→ WHAT NEEDS TO BE DONE
Copy out everything in the Michael Klinger interview from "DS: How did" down to "the Street (1955)".

→ TEXT BLOCK

+--

Among the many actors who worked for him
were Peter Cushing, Christopher Lee, Vincent Price, Boris Karloff, Donald
Pleasence, Klaus Kinski, Barbara Steele, Julie Ege, Raquel Welsh and...er,
Norman Wisdom. This interviews covers his career from his early days as
a ABC cinema manager, through distributing the first Bardot movies to
his last film as an independent producer, Pete Walker's seminal Frightmare.
DS: How did you first meet Michael Klinger? TT:
I was Publicity Manager for a firm called Miracle Films, it was a small
firm but well established with the press. The name Miracle Films was an
anagram of the three partner's names, more or less, and the obvious catchphrase
of course was "If it's a good film, it's a Miracle," so I avoided
that! We had a film opening at one of the Cameo cinemas with Brigitte
Bardot. Miracle had her first three main films and I saw the first one
which was called La Lumiere d'en Face- The Light Across the Street (1955)

+--

→ RECORDS PROVIDED
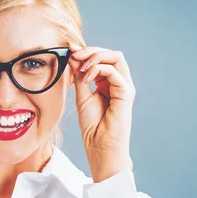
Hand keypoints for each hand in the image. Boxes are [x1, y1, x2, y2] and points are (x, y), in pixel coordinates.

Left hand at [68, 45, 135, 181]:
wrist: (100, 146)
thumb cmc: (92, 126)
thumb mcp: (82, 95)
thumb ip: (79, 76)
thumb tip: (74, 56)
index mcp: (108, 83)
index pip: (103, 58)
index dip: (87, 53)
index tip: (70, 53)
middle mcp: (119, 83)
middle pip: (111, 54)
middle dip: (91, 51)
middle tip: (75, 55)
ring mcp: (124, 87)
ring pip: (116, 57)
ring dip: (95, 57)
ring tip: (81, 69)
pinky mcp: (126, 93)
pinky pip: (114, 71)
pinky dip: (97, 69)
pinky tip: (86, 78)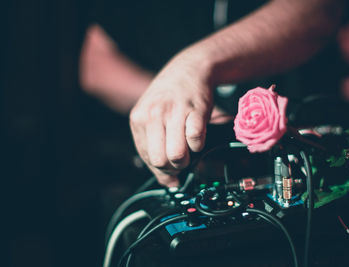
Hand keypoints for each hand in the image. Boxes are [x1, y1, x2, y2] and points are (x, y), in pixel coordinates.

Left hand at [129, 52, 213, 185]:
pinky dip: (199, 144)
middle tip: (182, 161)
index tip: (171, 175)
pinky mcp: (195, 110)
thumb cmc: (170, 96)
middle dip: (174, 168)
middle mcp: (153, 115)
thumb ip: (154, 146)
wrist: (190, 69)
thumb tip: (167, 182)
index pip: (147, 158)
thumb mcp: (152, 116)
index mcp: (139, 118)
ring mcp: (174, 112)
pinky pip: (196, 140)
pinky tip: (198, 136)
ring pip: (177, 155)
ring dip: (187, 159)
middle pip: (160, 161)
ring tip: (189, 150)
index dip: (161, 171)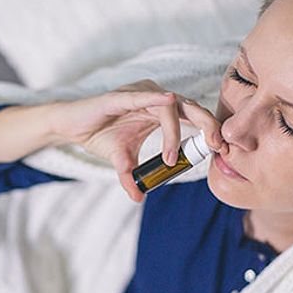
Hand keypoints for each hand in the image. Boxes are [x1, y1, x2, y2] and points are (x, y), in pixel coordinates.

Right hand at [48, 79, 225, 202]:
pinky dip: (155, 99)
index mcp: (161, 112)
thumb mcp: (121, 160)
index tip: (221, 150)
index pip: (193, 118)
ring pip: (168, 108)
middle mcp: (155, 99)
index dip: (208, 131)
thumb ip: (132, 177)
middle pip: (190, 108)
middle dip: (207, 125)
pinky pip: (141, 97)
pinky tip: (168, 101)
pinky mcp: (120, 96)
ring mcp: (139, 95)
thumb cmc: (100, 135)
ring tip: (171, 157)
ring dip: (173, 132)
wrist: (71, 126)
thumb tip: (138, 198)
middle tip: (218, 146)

+--

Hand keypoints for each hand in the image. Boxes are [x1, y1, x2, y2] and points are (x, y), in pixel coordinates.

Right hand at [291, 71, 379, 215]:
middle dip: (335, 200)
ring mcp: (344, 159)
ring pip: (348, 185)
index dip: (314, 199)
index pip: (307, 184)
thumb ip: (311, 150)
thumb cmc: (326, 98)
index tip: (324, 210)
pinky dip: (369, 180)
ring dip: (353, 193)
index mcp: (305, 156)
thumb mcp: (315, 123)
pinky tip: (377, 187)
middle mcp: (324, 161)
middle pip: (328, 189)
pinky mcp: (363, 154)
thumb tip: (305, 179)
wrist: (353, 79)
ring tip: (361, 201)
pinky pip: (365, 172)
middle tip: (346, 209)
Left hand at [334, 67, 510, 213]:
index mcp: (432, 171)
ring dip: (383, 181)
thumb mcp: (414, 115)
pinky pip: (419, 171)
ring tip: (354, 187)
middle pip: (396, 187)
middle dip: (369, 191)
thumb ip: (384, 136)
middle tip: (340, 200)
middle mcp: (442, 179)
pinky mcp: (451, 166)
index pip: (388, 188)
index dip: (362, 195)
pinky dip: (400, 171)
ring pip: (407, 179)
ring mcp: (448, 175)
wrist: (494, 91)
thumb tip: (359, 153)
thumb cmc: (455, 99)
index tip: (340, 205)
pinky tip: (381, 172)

+--

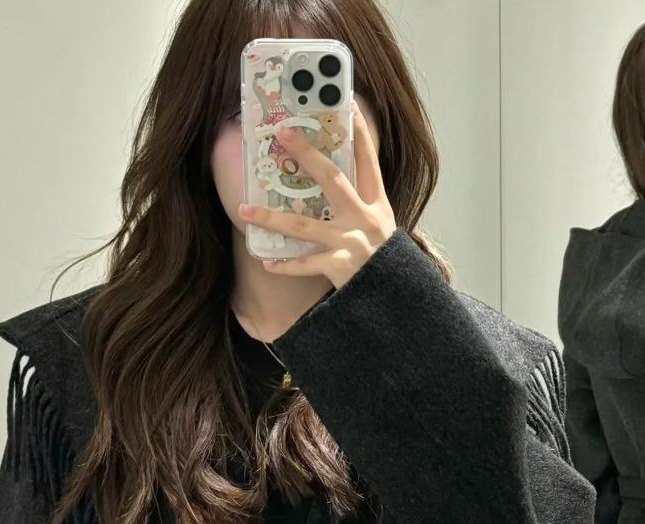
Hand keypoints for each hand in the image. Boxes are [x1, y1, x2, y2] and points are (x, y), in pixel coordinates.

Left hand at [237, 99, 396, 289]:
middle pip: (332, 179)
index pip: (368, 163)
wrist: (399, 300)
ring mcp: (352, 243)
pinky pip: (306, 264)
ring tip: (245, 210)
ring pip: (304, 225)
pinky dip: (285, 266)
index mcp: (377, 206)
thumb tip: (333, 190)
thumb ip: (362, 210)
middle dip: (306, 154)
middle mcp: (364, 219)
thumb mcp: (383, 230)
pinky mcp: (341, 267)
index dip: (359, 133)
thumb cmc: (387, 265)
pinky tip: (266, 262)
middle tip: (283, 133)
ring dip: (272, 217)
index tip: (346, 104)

+--

→ ANSWER FOR THE TASK
DS: How did you first meet Michael Klinger? TT:
I was Publicity Manager for a firm called Miracle Films, it was a small
firm but well established with the press. The name Miracle Films was an
anagram of the three partner's names, more or less, and the obvious catchphrase
of course was "If it's a good film, it's a Miracle," so I avoided
that! We had a film opening at one of the Cameo cinemas with Brigitte
Bardot. Miracle had her first three main films and I saw the first one
which was called La Lumiere d'en Face- The Light Across the Street (1955)